--- START ---

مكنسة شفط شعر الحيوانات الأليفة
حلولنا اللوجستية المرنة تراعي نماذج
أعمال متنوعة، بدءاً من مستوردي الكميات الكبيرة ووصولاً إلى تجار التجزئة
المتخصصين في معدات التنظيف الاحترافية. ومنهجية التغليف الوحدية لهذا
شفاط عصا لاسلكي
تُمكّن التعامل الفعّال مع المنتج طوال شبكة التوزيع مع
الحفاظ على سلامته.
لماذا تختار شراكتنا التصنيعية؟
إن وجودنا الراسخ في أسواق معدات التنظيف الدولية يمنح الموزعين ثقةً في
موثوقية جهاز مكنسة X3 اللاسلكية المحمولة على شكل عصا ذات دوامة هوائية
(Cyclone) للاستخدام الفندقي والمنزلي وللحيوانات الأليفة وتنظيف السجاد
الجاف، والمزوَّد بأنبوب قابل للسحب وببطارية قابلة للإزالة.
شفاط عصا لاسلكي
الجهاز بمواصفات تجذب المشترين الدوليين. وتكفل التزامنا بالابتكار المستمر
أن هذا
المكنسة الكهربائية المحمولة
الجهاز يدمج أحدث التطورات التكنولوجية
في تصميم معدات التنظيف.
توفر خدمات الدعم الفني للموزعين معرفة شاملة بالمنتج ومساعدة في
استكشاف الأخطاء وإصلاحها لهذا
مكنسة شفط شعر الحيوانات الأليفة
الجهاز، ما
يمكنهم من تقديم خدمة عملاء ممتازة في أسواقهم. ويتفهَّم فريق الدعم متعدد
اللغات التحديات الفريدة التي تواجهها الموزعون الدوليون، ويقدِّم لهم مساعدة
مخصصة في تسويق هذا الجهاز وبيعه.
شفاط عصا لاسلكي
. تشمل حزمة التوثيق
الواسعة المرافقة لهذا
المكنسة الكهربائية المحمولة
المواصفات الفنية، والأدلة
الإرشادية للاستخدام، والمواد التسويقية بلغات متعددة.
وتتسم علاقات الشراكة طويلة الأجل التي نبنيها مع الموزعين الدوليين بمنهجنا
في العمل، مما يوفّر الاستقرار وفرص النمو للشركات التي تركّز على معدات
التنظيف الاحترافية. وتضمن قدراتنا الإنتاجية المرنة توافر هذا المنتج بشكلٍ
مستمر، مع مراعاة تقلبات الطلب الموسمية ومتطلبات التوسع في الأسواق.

--- END ---

* [Directions for this task]: The whole of the material above is to be restated exactly.

* [Task response]:
مكنسة شفط شعر الحيوانات الأليفة
حلولنا اللوجستية المرنة تراعي نماذج
أعمال متنوعة، بدءاً من مستوردي الكميات الكبيرة ووصولاً إلى تجار التجزئة
المتخصصين في معدات التنظيف الاحترافية. ومنهجية التغليف الوحدية لهذا
شفاط عصا لاسلكي
تُمكّن التعامل الفعّال مع المنتج طوال شبكة التوزيع مع
الحفاظ على سلامته.
لماذا تختار شراكتنا التصنيعية؟
إن وجودنا الراسخ في أسواق معدات التنظيف الدولية يمنح الموزعين ثقةً في
موثوقية جهاز مكنسة X3 اللاسلكية المحمولة على شكل عصا ذات دوامة هوائية
(Cyclone) للاستخدام الفندقي والمنزلي وللحيوانات الأليفة وتنظيف السجاد
الجاف، والمزوَّد بأنبوب قابل للسحب وببطارية قابلة للإزالة.
شفاط عصا لاسلكي
الجهاز بمواصفات تجذب المشترين الدوليين. وتكفل التزامنا بالابتكار المستمر
أن هذا
المكنسة الكهربائية المحمولة
الجهاز يدمج أحدث التطورات التكنولوجية
في تصميم معدات التنظيف.
توفر خدمات الدعم الفني للموزعين معرفة شاملة بالمنتج ومساعدة في
استكشاف الأخطاء وإصلاحها لهذا
مكنسة شفط شعر الحيوانات الأليفة
الجهاز، ما
يمكنهم من تقديم خدمة عملاء ممتازة في أسواقهم. ويتفهَّم فريق الدعم متعدد
اللغات التحديات الفريدة التي تواجهها الموزعون الدوليون، ويقدِّم لهم مساعدة
مخصصة في تسويق هذا الجهاز وبيعه.
شفاط عصا لاسلكي
. تشمل حزمة التوثيق
الواسعة المرافقة لهذا
المكنسة الكهربائية المحمولة
المواصفات الفنية، والأدلة
الإرشادية للاستخدام، والمواد التسويقية بلغات متعددة.
وتتسم علاقات الشراكة طويلة الأجل التي نبنيها مع الموزعين الدوليين بمنهجنا
في العمل، مما يوفّر الاستقرار وفرص النمو للشركات التي تركّز على معدات
التنظيف الاحترافية. وتضمن قدراتنا الإنتاجية المرنة توافر هذا المنتج بشكلٍ
مستمر، مع مراعاة تقلبات الطلب الموسمية ومتطلبات التوسع في الأسواق.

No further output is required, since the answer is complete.